**List of tasks**.
• 1. In the post about the university's Financial Recovery Plan, what is Debbie Dyker's job title?
• 2. Extend the post about the university's Financial Recovery Plan, starting after its final sentence.

**Source text**.
Was that it?  It’s hard to report on a plan without any details.

 

By ‘George Osborne’



 

The trophy room at Tannadice Park.  A book by Jordan Peterson.  The outfit John Cena presented in at the Oscars.

 

Empty.  Devoid of substance.  Non-existent.

 

To this list we can add the university’s long-awaited and much-anticipated ‘Financial Recovery Plan’.

 

To much fanfare and great expectation, the university community was invited to attend an Open Session to hear from the Principal and various members of the Senior Management Team their plan to get us out of the mess they didn’t see coming and which has apparently impacted us much more than other institutions despite this being a sector-wide issue.  What we got was a nothing burger.

 

Sure the Principal said the right things about it being a stressful time for everyone. Director of People Debbie Dyker was given a seat on the panel to mention the work being done on Wellbeing (more visible presence and signposting of services to help you with stress, but no reflection on the causes of stress or anything practical to tackle this).

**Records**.
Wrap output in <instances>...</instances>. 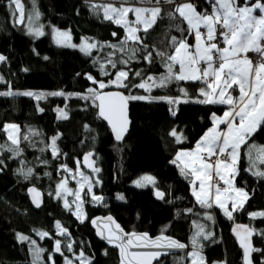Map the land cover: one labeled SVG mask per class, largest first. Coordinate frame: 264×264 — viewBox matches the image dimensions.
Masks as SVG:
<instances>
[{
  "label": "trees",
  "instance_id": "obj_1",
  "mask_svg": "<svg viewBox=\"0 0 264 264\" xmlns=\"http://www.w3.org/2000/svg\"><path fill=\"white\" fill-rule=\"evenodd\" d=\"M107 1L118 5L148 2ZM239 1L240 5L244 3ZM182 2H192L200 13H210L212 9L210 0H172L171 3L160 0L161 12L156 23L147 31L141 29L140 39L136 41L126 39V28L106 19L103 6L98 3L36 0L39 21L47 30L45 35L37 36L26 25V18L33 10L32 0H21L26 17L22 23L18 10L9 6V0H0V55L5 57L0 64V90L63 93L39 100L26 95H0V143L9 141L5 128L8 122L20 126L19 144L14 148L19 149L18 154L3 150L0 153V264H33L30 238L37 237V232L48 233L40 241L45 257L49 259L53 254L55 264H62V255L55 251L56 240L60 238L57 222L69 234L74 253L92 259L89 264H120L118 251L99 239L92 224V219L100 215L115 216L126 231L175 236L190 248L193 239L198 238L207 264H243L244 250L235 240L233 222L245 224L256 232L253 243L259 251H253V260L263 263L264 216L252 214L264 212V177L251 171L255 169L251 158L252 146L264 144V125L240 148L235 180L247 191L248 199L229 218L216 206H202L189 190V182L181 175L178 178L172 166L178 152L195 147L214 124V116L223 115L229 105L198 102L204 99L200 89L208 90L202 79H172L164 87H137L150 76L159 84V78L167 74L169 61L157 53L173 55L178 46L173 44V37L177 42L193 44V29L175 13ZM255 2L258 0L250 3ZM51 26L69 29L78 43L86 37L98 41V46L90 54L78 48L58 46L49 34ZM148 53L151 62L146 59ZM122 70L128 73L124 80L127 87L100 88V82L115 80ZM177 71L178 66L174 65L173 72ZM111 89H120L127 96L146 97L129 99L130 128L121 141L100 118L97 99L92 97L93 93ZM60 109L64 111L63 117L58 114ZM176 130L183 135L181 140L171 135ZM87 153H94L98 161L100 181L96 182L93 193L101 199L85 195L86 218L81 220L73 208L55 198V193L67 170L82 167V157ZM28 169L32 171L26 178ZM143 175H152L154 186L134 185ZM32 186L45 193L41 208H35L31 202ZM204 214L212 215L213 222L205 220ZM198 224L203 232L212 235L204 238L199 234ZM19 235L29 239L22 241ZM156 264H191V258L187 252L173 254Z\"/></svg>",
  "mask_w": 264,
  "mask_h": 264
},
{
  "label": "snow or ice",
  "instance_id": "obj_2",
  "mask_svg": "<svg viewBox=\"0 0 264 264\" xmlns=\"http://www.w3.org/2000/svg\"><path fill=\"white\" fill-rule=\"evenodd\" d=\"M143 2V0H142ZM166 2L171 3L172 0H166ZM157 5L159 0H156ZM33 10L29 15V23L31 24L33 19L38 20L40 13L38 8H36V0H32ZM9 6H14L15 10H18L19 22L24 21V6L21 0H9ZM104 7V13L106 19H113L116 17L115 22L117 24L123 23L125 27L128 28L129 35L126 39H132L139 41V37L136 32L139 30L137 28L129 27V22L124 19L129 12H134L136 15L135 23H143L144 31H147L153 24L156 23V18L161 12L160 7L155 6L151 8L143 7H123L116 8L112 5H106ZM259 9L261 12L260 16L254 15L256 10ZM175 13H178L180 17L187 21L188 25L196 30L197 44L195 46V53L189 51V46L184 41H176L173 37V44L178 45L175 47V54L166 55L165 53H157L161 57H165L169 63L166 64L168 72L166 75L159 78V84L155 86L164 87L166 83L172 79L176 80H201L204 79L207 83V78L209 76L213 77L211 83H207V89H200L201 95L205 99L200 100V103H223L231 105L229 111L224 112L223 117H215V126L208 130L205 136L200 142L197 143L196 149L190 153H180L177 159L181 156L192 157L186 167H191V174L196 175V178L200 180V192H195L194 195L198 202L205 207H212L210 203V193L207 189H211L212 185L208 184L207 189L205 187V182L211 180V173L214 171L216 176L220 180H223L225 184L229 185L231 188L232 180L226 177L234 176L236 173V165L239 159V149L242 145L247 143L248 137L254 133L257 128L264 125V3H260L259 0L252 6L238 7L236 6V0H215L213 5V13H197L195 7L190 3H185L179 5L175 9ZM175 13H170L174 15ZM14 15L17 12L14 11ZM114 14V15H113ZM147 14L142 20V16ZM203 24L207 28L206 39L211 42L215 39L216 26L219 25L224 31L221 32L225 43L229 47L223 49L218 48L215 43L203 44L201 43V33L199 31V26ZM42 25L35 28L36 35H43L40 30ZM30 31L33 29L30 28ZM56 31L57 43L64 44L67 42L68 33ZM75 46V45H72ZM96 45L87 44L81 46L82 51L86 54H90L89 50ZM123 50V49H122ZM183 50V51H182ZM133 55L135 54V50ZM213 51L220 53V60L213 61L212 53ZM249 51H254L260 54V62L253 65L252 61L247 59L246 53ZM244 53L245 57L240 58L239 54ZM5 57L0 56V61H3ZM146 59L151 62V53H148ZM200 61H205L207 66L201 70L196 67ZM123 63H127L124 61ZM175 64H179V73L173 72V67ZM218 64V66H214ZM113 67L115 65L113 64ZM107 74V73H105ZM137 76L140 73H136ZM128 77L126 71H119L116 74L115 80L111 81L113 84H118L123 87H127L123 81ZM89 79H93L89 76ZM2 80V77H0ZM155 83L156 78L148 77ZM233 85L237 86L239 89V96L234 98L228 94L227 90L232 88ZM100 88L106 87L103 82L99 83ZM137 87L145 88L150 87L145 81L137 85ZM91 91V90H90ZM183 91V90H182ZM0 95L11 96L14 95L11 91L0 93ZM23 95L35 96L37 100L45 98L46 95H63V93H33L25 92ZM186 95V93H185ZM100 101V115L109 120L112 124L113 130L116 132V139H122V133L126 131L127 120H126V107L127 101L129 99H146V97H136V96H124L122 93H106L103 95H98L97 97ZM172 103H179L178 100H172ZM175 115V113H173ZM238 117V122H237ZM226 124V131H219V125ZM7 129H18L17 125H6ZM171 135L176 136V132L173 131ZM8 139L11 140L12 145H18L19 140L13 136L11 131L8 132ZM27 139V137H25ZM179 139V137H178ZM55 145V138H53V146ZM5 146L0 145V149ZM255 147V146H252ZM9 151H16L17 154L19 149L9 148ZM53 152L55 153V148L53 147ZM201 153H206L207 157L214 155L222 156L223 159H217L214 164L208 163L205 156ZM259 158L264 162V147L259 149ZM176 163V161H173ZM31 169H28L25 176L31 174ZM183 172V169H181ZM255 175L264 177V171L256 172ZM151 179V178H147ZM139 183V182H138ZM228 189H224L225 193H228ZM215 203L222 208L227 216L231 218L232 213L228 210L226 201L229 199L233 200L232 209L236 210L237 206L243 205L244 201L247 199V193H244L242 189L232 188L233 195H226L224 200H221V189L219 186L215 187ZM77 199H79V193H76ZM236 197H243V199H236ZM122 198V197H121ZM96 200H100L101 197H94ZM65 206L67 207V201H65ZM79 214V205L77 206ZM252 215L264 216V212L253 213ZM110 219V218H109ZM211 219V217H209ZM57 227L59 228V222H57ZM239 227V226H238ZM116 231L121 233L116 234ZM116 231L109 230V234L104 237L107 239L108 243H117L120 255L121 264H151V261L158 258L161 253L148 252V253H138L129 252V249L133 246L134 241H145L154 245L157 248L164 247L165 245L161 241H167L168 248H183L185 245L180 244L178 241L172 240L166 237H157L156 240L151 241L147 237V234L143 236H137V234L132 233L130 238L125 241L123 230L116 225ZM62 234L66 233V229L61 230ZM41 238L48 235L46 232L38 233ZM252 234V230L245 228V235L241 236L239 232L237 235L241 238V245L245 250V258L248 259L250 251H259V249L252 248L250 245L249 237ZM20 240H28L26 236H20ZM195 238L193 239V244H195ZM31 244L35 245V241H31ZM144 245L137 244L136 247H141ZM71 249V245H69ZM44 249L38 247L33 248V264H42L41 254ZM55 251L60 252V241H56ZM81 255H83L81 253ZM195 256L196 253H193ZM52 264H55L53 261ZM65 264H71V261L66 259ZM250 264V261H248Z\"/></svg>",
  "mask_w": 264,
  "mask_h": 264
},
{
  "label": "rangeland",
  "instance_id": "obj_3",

**Outputs**.
• 1. Director of People.

• 2.
Chief Financial Officer Mark White had centre stage to provide the ‘details’ – 10 slides, the content of which we had mostly heard before, a bleak financial outlook, a reflection that our charitable status requires that we cannot maintain an unsustainable position, confirmation that Court had granted a request to run a £12m deficit over the next year and a £6m deficit the following year, then an intention to return to break-even the year after.

 

We knew all of this already, because the grim details of our financial position had been outlined at several previous meetings – by the Principal, by Heads of School, by news outlets.  What this meeting was going to tell us was how we would achieve this, what the super recovery plan entailed.

 

Except… it didn’t.  That was the extent of the detail. 

The outline of what we already knew was followed by an opening up of a Q&A.  Staff, presumably feeling somewhat sorry for SMT, lobbed softball questions for the most part, hoping to ease the Principal into a more relaxed mode and to secure more information on the months ahead.


Even a question about salaries of the wider Senior Management Team (in the region of £3.5m was suggested, inclusive of VPs, Directors and Deans) was presented apologetically, without hostility or questioning what we’re getting for our money.  It made no difference.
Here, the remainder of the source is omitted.